OECD electric light-duty vehicle stocks increase from 3.5 million vehicles in 2018 to 169 million in 2050, and electric vehicle stocks in the non-OECD countries are projected to increase from 2.2 million vehicles in 2018 to 269 million in 2050.
Other significant findings of IEO2019 include:
Manufacturing centers are shifting toward Africa and South Asia, especially India, resulting in energy consumption growth in those regions. According to EIA’s IEO2019 projection, the industrial sector, which includes mining, manufacturing, agriculture, and construction, accounts for more than 50% of global end-use energy consumption between 2018 and 2050. Economic activity for energy-intensive manufacturing, which includes production of iron and steel, food, paper, refined oil products, non-metallic minerals, aluminum, and basic chemicals, is increasingly concentrated in fast-growing economies of Asia. EIA projects India and China will account for more than half of global output from energy-intensive manufacturing between 2018 and 2050 in the Reference case.
Natural gas and petroleum product consumption is rising in Asia faster than supply is growing, potentially shifting global trade patterns and infrastructure investments. The economies in countries outside the Organization for Economic Cooperation and Development (OECD) account for nearly all of EIA’s projected growth in petroleum product consumption between 2018 and 2050 in IEO2019, as growing populations and economic growth result in increased consumption of energy. Non-OECD Asia accounts for about three-quarters of EIA’s projected global increase in liquid fuels consumption through 2050.
India, in particular, is projected to experience rapid industrial growth and increased demand for motorized transportation.
In contrast to energy consumption growth in Asia, EIA projects in the IEO2019 that crude oil production will be concentrated in the Americas, Russia, and the Middle East. Trade and infrastructure will have to shift to accommodate the projected production and consumption changes. Given these overall economic patterns, natural gas trade and infrastructure face similar shifts.
End-use consumption is increasingly shifting toward electricity. Electricity generation increases 79% between 2018 and 2050 in EIA’s IEO2019 projection as a result of increased electricity consumption in all end-use sectors.
Electricity will remain the main source of energy consumed in buildings. In the residential and commercial sectors, EIA projects that electricity use will increase as populations rise, commercial services expand, and standards of living increase in non-OECD economies, which, in turn, will increase the demand for appliances and personal equipment.
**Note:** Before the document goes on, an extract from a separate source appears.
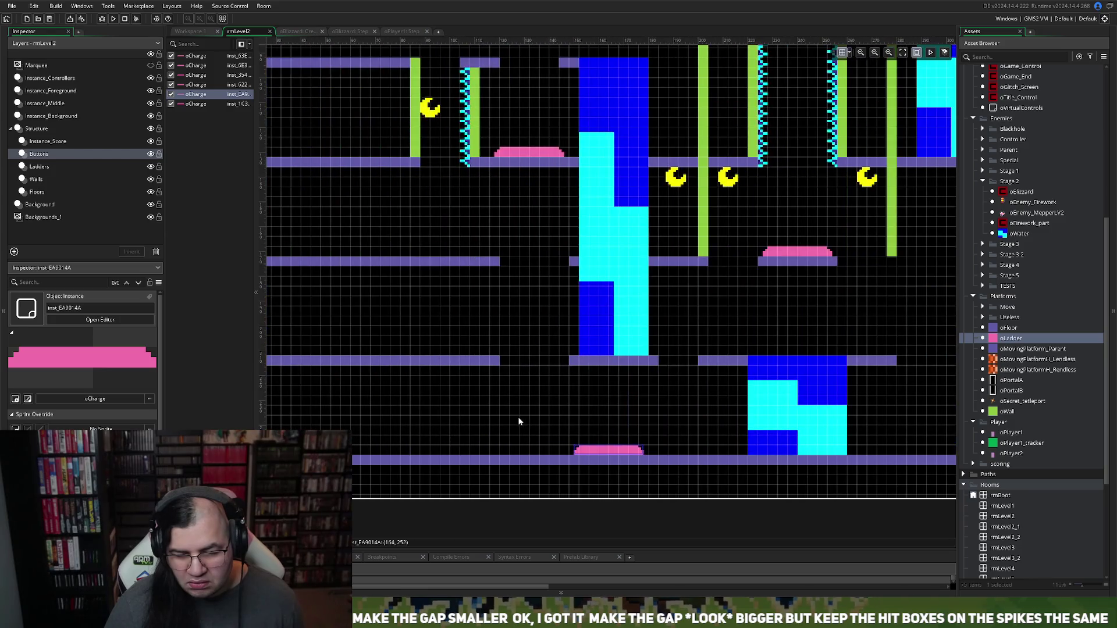
scroll(519, 420, right, 12)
Although the IEO2019 projects that petroleum and other liquid fuels will remain the predominant transportation fuel, electricity use will increase in the transportation sector as more plug-in electric vehicles enter the fleet and as electricity use for rail expands.
In the industrial sector, EIA projects that emerging economies with developing industrial sectors have a greater ability to increase electrification as they implement newer technologies.
Falling generation costs, energy consumption growth, and policy work together to shift the electricity generation mix. More developed OECD and developing non-OECD economies have vastly different growth profiles for electricity consumption. On average, EIA projects in IEO2019 that OECD consumption of electricity will grow 1.0% annually between 2018 and 2050, while non-OECD consumption grows 2.3% annually. Although renewables are cost-competitive compared with new fossil-fired electric generation, displacement of existing non-renewable generation requires policy incentives.
In OECD countries, policy initiatives tend to have a stronger effect on electric generation investment, and renewables meet most of the growth in electricity consumption as well as displace some existing generation. A mix of renewables and non-renewable generating technologies meets non-OECD electricity consumption growth, and this mix is generally influenced by regional resource and economic considerations.